Ty mumbled something behind me yesterday afternoon and once again, I asked him to repeat himself. He blew up, "you never listen to me!" and I quipped back, "Dude, I honestly can't hear you. I failed my hearing test as proof!" Makenna doubled over laughing and Ty stomped to his room ticked off and convinced she was laughing at him. She was of course, laughing at me. Welcome to my world.

These next few weeks will be interesting as we come to terms with our new normal around here. We are praying whatever Makenna has can be managed with diet and lifestyle changes rather than immune suppressant drugs and that my hearing loss isn't as significant as they suspect. And those hormones? I don't even know what to think about them but if I could be just a little less crazy, that would be great. In all of life, it will be what it will be but I am feeling just a bit overwhelmed with the weight of it all at the moment.
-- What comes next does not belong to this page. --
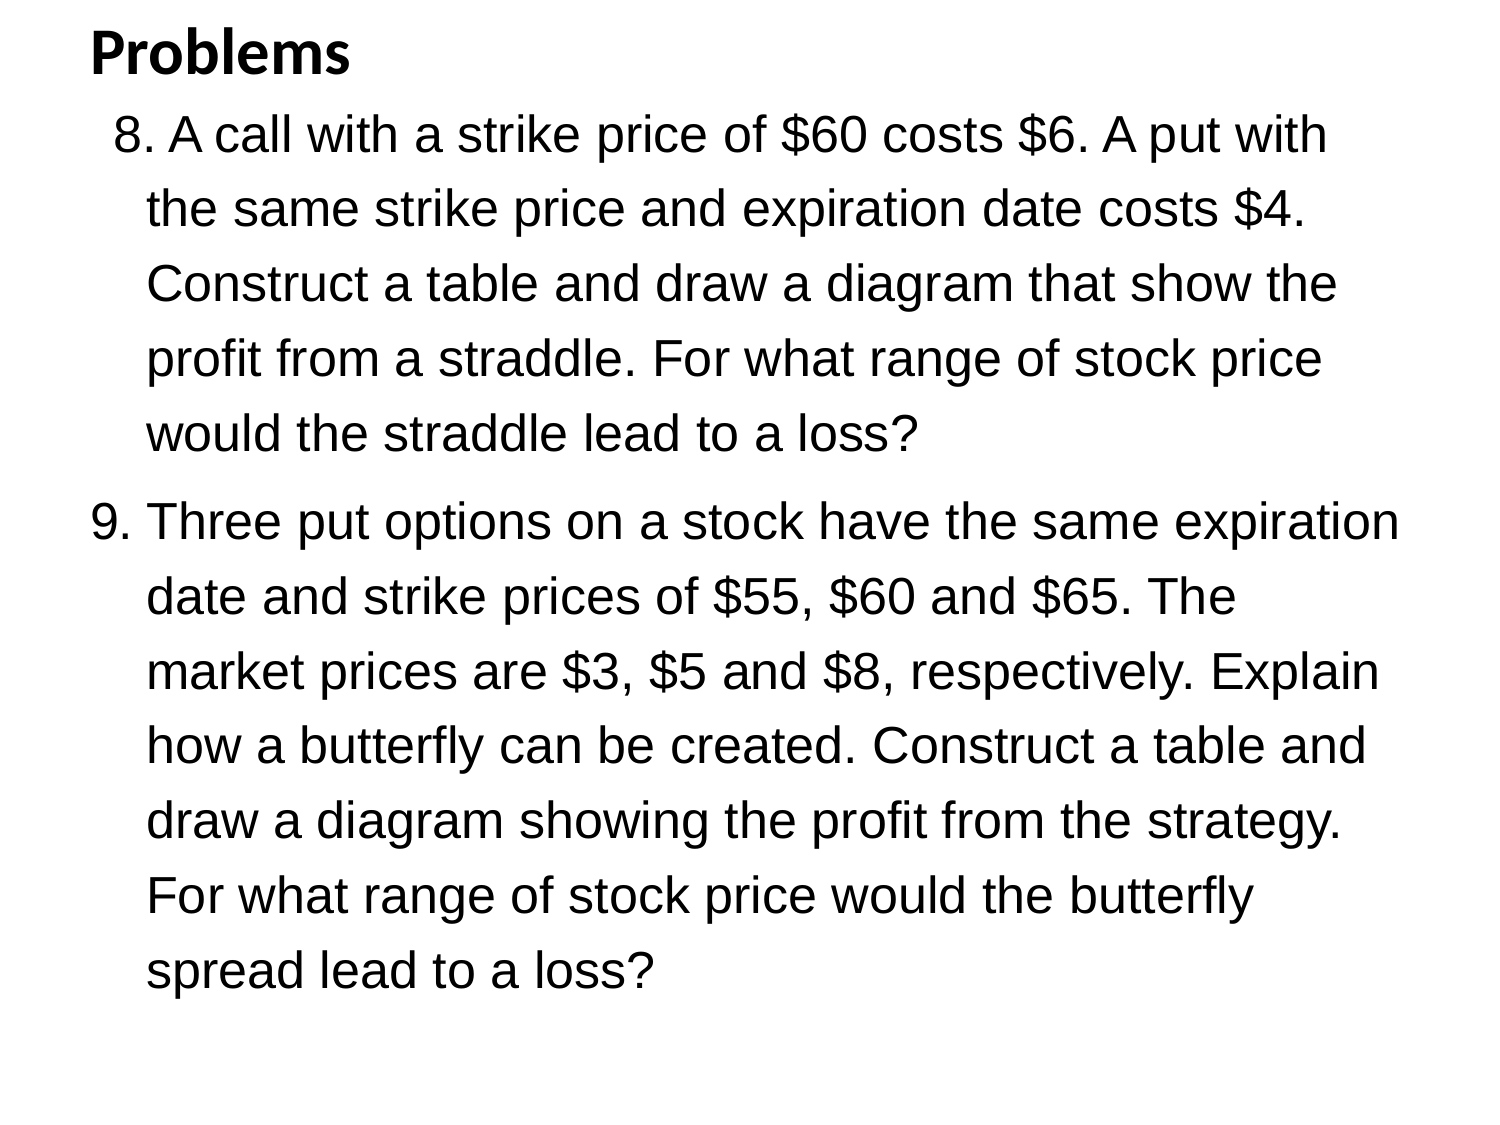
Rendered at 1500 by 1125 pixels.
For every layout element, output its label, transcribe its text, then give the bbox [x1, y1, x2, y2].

list Problems 8. A call with a strike price of $60 costs $6. A put with the same strike price and expiration date costs $4. Construct a table and draw a diagram that show the profit from a straddle. For what range of stock price would the straddle lead to a loss? 9. Three put options on a stock have the same expiration date and strike prices of $55, $60 and $65. The market prices are $3, $5 and $8, respectively. Explain how a butterfly can be created. Construct a table and draw a diagram showing the profit from the strategy. For what range of stock price would the butterfly spread lead to a loss? [74, 0, 1426, 1063]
However, in God's infinite wisdom, I no longer have to juggle other people's children in the midst of all these appointments and still don't have obligations beyond what I choose to place on our schedule. Having that much control in this season has been a gift.

Lauren turned twenty two yesterday and we celebrated it with our first snow day. Lord help me. It is entirely too early for that nonsense. But I am thinking about Christmas cards and finalizing shopping a lot later than usual for me. Living as a UPS widow for 22 years prepped me well for early planning and I won't be letting go of that despite Greg's much easier holiday schedule. It's just more pleasant this way. But I am debating a letter to accompany the card this year and Erin requested I not include her. Of course she won't allow me to take her photos so she can be in the annual family album either. Who raised this girl to be so stubborn and independent anyway?

But eight month old Austin continues to entertain us via video chat daily. He is as rotten as we anticipated he would be with the genes we supplied. He is crawling and loves the freedom this newfound mobility has provided him. He is keeping his momma busy. Uncle Ty is counting down the days until they fly home for Christmas. We all are but he has the data readily available if you are interested. We cannot wait to love on this little family in person again.